#### What this task involves
Although the data below holds other lines too, output only those from the line with "line: (1594, 418) -> (1829, 449), moved" up to and including the line with "line: (418, 366)", exactly as they appear.

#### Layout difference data
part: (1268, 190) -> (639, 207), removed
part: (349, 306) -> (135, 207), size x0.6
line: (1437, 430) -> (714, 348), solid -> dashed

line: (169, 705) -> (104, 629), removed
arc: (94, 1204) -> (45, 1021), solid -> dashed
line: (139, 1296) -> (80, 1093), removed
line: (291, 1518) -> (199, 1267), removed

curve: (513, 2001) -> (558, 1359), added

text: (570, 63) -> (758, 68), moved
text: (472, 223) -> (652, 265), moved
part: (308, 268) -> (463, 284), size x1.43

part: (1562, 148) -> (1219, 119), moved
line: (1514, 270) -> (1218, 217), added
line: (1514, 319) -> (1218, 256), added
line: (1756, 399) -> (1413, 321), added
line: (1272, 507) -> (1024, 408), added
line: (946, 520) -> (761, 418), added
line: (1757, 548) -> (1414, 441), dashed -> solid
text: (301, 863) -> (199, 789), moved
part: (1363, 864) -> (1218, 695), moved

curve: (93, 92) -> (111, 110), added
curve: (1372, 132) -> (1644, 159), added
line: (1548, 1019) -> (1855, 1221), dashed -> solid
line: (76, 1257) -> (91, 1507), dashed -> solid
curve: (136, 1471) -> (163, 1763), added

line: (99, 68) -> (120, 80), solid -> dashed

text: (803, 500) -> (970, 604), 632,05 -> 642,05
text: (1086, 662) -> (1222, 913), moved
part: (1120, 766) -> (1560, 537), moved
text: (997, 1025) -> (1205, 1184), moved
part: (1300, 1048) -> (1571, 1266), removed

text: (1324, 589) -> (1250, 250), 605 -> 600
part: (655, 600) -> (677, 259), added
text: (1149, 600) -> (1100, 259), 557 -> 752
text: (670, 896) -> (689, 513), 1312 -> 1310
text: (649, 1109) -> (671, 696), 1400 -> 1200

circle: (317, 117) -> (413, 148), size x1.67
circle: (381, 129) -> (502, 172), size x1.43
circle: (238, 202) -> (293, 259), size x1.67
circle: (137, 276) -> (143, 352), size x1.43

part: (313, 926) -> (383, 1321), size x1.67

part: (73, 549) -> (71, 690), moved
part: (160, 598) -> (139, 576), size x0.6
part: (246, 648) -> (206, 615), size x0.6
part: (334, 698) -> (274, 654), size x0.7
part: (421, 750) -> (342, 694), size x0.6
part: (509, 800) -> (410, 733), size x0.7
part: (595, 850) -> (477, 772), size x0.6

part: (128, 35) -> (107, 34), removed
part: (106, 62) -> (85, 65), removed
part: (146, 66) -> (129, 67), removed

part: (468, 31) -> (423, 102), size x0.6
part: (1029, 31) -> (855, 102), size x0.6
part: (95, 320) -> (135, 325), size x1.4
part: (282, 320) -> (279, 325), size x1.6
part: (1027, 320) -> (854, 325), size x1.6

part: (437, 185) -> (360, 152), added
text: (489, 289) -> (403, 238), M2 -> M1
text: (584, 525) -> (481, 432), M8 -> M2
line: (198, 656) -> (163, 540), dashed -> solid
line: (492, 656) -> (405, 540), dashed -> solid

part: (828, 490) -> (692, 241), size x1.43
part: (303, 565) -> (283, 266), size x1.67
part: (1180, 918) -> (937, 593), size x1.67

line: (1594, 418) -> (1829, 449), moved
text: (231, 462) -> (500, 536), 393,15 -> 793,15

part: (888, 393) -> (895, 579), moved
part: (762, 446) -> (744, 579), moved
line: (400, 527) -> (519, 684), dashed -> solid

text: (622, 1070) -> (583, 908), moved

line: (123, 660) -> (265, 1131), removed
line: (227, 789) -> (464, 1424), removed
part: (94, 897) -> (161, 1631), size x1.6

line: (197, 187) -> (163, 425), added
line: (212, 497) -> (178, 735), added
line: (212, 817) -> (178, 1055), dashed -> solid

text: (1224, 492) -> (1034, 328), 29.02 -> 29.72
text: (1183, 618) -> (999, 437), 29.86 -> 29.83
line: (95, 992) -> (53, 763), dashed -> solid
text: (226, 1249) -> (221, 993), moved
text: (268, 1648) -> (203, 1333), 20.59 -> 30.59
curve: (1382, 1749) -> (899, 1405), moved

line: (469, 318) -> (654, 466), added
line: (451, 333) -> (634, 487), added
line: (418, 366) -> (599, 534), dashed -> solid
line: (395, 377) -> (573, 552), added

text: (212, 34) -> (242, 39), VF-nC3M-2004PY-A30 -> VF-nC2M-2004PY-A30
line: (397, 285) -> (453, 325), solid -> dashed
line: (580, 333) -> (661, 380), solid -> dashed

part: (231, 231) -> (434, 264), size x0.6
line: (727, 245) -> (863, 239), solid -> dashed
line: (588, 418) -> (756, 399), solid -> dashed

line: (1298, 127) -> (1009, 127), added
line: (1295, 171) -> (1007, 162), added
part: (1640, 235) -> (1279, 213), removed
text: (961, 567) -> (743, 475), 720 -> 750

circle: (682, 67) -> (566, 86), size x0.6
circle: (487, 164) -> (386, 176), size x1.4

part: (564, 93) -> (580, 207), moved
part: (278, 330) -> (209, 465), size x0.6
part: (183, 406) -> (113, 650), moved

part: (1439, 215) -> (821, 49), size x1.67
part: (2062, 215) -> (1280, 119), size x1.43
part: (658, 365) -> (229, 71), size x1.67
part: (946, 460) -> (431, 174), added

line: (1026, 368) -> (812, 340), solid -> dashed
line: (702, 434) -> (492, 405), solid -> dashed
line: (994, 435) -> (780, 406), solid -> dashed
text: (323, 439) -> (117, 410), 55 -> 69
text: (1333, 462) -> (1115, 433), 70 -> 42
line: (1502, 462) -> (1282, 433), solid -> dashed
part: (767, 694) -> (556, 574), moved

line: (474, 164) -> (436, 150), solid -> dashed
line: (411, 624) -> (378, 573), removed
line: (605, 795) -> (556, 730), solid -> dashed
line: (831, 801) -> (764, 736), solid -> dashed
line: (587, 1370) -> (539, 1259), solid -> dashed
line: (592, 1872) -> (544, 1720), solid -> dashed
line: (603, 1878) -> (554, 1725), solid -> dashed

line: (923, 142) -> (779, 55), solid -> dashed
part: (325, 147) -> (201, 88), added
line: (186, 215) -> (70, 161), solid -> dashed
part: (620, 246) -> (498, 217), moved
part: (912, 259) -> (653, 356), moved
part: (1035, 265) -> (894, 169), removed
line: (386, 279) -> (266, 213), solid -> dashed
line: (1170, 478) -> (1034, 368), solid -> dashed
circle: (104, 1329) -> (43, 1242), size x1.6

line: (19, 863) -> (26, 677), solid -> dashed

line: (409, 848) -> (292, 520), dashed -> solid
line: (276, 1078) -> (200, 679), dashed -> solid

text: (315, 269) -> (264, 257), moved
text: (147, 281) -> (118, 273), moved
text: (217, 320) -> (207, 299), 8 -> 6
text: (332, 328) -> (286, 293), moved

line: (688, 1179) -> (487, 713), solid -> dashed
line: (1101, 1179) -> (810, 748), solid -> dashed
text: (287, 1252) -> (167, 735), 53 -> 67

#### Response box
line: (1594, 418) -> (1829, 449), moved
text: (231, 462) -> (500, 536), 393,15 -> 793,15

part: (888, 393) -> (895, 579), moved
part: (762, 446) -> (744, 579), moved
line: (400, 527) -> (519, 684), dashed -> solid

text: (622, 1070) -> (583, 908), moved

line: (123, 660) -> (265, 1131), removed
line: (227, 789) -> (464, 1424), removed
part: (94, 897) -> (161, 1631), size x1.6

line: (197, 187) -> (163, 425), added
line: (212, 497) -> (178, 735), added
line: (212, 817) -> (178, 1055), dashed -> solid

text: (1224, 492) -> (1034, 328), 29.02 -> 29.72
text: (1183, 618) -> (999, 437), 29.86 -> 29.83
line: (95, 992) -> (53, 763), dashed -> solid
text: (226, 1249) -> (221, 993), moved
text: (268, 1648) -> (203, 1333), 20.59 -> 30.59
curve: (1382, 1749) -> (899, 1405), moved

line: (469, 318) -> (654, 466), added
line: (451, 333) -> (634, 487), added
line: (418, 366) -> (599, 534), dashed -> solid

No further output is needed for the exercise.